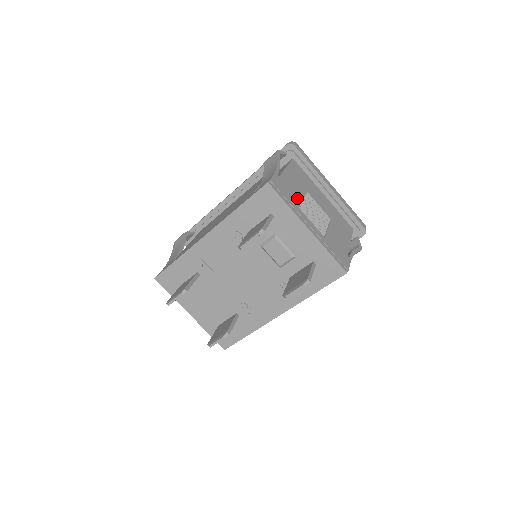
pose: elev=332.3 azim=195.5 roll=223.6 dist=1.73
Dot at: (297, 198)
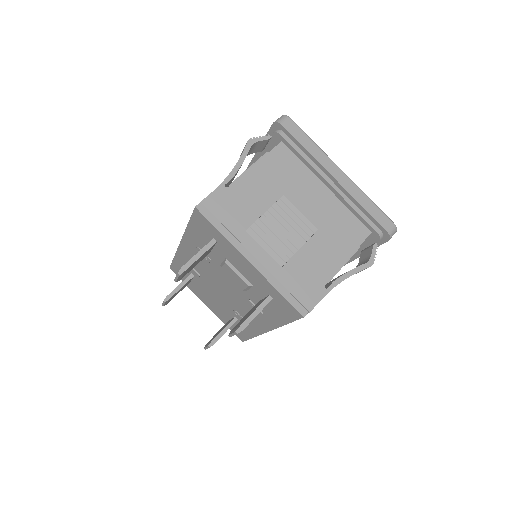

━━━━━━━━━━━━━━━━━━━━━━━━━━━━━━

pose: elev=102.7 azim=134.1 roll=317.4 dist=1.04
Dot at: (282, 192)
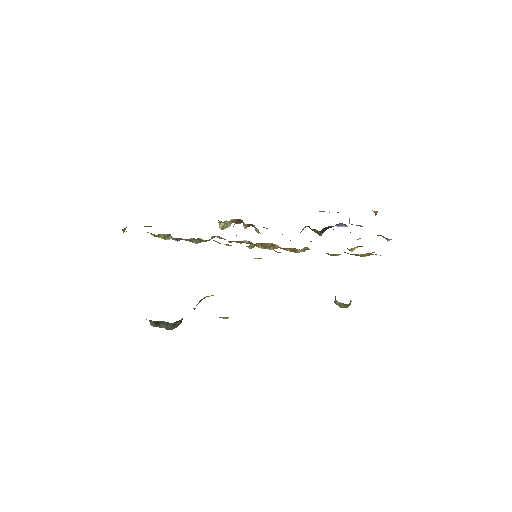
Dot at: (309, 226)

━━━━━━━━━━━━━━━━━━━━━━━━━━━━━━

### [Exercise goal]
Can you pull out every line in the records above that contains the string "elev"?

### [Correct output]
pose: elev=332.3 azim=195.5 roll=223.6 dist=1.73
pose: elev=102.7 azim=134.1 roll=317.4 dist=1.04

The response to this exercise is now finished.